** APPLY WHAT YOU READ **
• a. Using the post about Accra, explain why the writer thinks people who call the city "the Jewel of West Africa" see it differently from those who live there. Answer in one to three sentences.
• b. Pick up the post about Accra after its last sentence, keeping the same voice and lower-case style.

** DOCUMENT EXTRACT **
....................
March 11, 2013

Accra ~ not the jewel of West Africa

i think most people who have never lived in Ghana have the wrong view of what it is like.  yes, it is basically a peaceful land without obvious tensions amongst different peoples.  yes, the Chinese are here building new highways and roads; there is a variety of restaurants and shops scattered all throughout the city, and a second 'mall' has opened.  and yes, it has successfully held democratic elections since its independence.  but it is definitely not a place i would call a jewel, nor a world-class destination..

we live in Accra.  we have recently seen it described online as 'the Jewel of West Africa 'and becoming a 'world class destination' -- a great place to spend one's money for a holiday vacation.  to anyone i know, whether living in poverty, of the working class, or an ex-pat from another country who lives in a big house, Ghana is 'collapsing', 'falling apart' and compared to 'what it was like living here in the 1940's..'  perhaps the difference is actually living here, rather than being a visitor for a short time who is surrounded by the luxuries of the hotel and tour bus..

i cannot speak for what it's like in any area outside of Accra, nor can i speak for the traveler who stays at a posh hotel with the pool and spa, or the wealthy people and high government officials who navigate through life here at a level far beyond reality to the rest of us.  what the rest of us are experiencing living here is a common experience:  the country is not functioning well at all.

despite all the hype about discovering oil and selling it to foreign nations, the nation has progressively gotten worse over the past several years.  fuel (for generators), electricity and water are all very scarce.  traffic is terrible -- there is no public transportation system provided for those without cars.  jobs are very difficult to find.  unemployment is high.  almost everyone in the middle-class struggles to send their children to a simple private school because of the exorbitant rates, while public schools are renowned for being ill-equipped to effectively provide an education to the masses who have no alternative.  the masses of youth who cannot afford to attend secondary schools (which are not free) end up without any chance of receiving a GED and are left behind this ever-evolving world of exclusivity for the privileged.

many people who have pipes going into their homes have water flowing only once a week.  all classes of people pay to have a water company to come and fill up a huge tank or two to supply water to the home and/or neighborhood.  most of the time the company brings bore water instead of the filtered water that is processed throughout the city pipes.  they will charge you the same amount of money but you will see a discoloration and have a slight odor and salty taste to the water.
....................
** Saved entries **

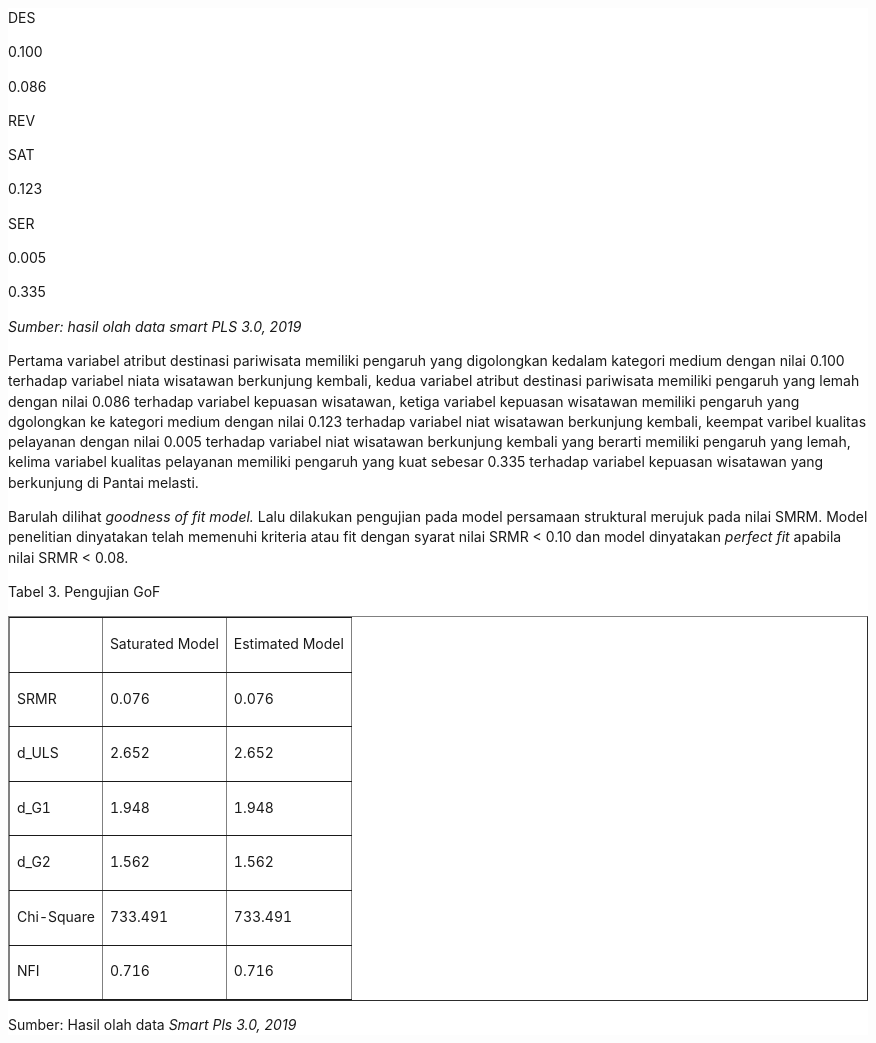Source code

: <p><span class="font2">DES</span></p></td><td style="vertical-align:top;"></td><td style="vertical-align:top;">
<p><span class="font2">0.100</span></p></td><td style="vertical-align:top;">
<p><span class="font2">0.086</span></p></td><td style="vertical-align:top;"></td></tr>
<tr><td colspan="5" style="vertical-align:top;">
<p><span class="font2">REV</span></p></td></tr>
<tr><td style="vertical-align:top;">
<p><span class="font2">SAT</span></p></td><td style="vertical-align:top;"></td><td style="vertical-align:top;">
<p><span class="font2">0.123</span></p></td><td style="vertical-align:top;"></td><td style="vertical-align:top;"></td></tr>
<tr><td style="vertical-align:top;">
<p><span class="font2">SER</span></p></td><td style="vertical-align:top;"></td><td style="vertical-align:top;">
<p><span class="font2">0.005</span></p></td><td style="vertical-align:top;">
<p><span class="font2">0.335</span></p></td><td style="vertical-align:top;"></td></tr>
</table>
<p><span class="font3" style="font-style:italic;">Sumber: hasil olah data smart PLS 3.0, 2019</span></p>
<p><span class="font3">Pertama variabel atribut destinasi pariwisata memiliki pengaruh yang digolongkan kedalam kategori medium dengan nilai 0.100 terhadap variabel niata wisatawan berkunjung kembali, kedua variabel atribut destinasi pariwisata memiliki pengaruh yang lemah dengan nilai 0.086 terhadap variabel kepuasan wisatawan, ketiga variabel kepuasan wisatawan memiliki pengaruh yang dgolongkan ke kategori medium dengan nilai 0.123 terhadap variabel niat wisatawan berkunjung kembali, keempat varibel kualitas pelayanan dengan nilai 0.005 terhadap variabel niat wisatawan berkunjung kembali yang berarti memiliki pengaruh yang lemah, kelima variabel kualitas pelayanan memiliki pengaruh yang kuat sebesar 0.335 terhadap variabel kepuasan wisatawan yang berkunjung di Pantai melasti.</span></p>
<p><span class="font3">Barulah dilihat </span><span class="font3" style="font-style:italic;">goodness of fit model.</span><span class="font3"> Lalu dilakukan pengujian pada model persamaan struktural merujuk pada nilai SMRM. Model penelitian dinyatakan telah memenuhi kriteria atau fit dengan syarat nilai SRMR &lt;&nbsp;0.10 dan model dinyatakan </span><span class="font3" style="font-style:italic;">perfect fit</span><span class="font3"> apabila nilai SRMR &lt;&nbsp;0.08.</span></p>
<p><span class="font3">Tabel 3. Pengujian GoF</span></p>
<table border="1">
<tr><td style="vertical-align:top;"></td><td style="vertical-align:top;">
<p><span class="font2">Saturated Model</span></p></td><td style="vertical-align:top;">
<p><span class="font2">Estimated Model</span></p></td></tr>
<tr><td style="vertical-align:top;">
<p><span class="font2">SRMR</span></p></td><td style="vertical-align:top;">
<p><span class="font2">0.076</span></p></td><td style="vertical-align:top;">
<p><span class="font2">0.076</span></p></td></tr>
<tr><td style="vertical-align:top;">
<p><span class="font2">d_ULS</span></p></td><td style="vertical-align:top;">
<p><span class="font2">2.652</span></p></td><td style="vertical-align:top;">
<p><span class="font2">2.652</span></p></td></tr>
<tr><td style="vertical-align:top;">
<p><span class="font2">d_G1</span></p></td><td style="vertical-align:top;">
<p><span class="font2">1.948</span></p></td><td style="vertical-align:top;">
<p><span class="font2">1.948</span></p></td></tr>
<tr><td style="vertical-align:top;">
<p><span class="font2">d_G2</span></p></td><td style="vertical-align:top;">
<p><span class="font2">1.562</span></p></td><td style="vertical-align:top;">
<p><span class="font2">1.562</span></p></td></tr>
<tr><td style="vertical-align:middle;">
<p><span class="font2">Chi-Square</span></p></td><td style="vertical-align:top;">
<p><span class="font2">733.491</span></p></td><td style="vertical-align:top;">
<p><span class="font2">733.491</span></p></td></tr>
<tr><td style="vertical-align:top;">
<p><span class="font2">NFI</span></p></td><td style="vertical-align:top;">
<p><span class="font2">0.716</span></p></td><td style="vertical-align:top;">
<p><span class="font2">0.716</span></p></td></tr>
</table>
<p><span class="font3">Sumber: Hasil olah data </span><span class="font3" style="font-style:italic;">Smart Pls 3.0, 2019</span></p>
....................
** TASK RESPONSES **
• a. The writer suggests the difference comes from actually living in Accra. A visitor there only briefly stays surrounded by the luxuries of the hotel and tour bus.

• b.
it's been 35 hours since the electricity in our neighborhood went out.  we are the only house that has a generator.  in the past 2 months, the usual amount of time for 'lights out' averages 10-12 hours.  it has been rotating between nights and days.  this is a common phenomenon but it is getting more frequent and unreliable (despite how we prepay for electricity).  as thankful and grateful as i am that we actually have a generator and enough fuel to keep it going, i cannot separate myself from others and accept this extreme condition for the masses.  even if they don't have electricity in their home, they will be able to see at night from street lights and walk to the corner shop to watch a tv program together; they will be able to charge their phone at someone else's house and drink cold water from the shop..

yesterday when i went to visit my neighbor -- who lives in a wooden shack that sits on cement blocks and who has no electricity or running water -- i was intrigued to hear her start talking about how the government doesn't care about its people.  she knows that greed and corruption of money are 2 reasons why systems break down.  she knows that after 50 years after independence, the country could have progressed more than it has.  she realizes that pipes and wires that were set up a long time ago require maintenance and replacement.  but more than anything, she trusts and believes wholeheartedly that those people who are irresponsible and selfish will reap what they sow.  i listened and shared that commonly held feeling by Ghanaians that it is a shame how so much of the wealth of this nation is being consumed by the selfish desires of a small minority of people.

in addition to these basic systems falling apart, there are a few more things about living in Accra vs. passing through as a tourist which detract from its description as a 'jewel'.  it does not have a beautiful downtown area to walk through, or any of the attractive features of cities like Kampala, Nairobi or Dar es Salaam.  there is not one public park to have a picnic or kick the soccer ball on a grassy field.  the beaches of Accra are polluted, the roads are falling apart and very congested most of the time, and the food and housing are extremely expensive compared to most other African cities.  of all the families we have met from the kids' school, many have chosen to leave, while others are discontent and feel there is nothing to do as a family except stay at home or go visit another family (unless you are willing and able to spend a lot of money to go to a sports center or swim at a hotel, etc.)..

for as long as i live here, i am choosing to appreciate what i do enjoy and appreciate about Accra.  i like buying local food for a small amount of money, being able to get a drum custom made from the craft market, and enjoying some good music.  i appreciate meeting many goodhearted, God-loving souls and an abundance of bright-eyed, smiling children who appreciate you being friendly to them.  it's a short list but it's essential to be content wherever we live, no matter the circumstances or how far it is from being like a precious jewel.  this is how i am striving to live here in Accra..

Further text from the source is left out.